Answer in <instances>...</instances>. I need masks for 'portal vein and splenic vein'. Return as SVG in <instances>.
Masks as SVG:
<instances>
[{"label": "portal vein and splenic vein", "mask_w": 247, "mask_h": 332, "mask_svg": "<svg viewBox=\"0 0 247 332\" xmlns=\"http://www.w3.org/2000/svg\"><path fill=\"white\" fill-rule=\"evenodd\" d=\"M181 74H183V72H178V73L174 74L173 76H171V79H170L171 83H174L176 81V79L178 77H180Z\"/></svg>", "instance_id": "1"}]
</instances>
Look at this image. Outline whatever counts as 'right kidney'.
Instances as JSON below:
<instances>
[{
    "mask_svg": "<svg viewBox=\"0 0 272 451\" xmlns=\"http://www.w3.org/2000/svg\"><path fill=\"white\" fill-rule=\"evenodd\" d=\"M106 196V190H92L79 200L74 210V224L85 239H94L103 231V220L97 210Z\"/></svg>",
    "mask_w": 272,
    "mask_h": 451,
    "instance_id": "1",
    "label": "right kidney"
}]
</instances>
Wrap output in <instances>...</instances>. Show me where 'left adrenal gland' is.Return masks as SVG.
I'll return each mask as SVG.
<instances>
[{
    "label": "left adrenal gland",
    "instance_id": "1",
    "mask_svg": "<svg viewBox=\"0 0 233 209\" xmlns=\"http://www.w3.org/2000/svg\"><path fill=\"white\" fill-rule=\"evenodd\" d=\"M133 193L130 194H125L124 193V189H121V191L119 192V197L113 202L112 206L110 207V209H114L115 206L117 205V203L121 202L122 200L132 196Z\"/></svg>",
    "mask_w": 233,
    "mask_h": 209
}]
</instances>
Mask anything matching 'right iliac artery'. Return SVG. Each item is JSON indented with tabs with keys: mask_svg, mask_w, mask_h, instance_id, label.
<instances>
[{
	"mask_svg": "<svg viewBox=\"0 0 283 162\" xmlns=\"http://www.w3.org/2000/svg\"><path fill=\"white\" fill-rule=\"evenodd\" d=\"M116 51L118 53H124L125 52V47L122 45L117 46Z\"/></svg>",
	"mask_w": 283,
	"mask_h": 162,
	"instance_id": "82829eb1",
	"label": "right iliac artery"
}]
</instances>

§ OBJECTIVE: Reproduce all of the records above verbatim and in their original order, without changing a single character.

§ SOLUTION:
Answer in <instances>...</instances>. I need masks for 'portal vein and splenic vein'. Return as SVG in <instances>.
Masks as SVG:
<instances>
[{"label": "portal vein and splenic vein", "mask_w": 247, "mask_h": 332, "mask_svg": "<svg viewBox=\"0 0 247 332\" xmlns=\"http://www.w3.org/2000/svg\"><path fill=\"white\" fill-rule=\"evenodd\" d=\"M181 74H183V72H178V73L174 74L173 76H171V79H170L171 83H174L176 81V79L178 77H180Z\"/></svg>", "instance_id": "1"}]
</instances>
Look at this image. Outline whatever counts as 'right kidney'.
Instances as JSON below:
<instances>
[{
    "mask_svg": "<svg viewBox=\"0 0 272 451\" xmlns=\"http://www.w3.org/2000/svg\"><path fill=\"white\" fill-rule=\"evenodd\" d=\"M106 196V190H92L79 200L74 210V224L85 239H94L103 231V220L97 210Z\"/></svg>",
    "mask_w": 272,
    "mask_h": 451,
    "instance_id": "1",
    "label": "right kidney"
}]
</instances>
Wrap output in <instances>...</instances>. Show me where 'left adrenal gland' is.Return masks as SVG.
I'll return each mask as SVG.
<instances>
[{
    "label": "left adrenal gland",
    "instance_id": "1",
    "mask_svg": "<svg viewBox=\"0 0 233 209\" xmlns=\"http://www.w3.org/2000/svg\"><path fill=\"white\" fill-rule=\"evenodd\" d=\"M133 193L130 194H125L124 193V189H121V191L119 192V197L113 202L112 206L110 207V209H114L115 206L117 205V203L121 202L122 200L132 196Z\"/></svg>",
    "mask_w": 233,
    "mask_h": 209
}]
</instances>
Mask anything matching 'right iliac artery'. Return SVG. Each item is JSON indented with tabs with keys: mask_svg, mask_w, mask_h, instance_id, label.
<instances>
[{
	"mask_svg": "<svg viewBox=\"0 0 283 162\" xmlns=\"http://www.w3.org/2000/svg\"><path fill=\"white\" fill-rule=\"evenodd\" d=\"M116 51L118 53H124L125 52V47L122 45L117 46Z\"/></svg>",
	"mask_w": 283,
	"mask_h": 162,
	"instance_id": "82829eb1",
	"label": "right iliac artery"
}]
</instances>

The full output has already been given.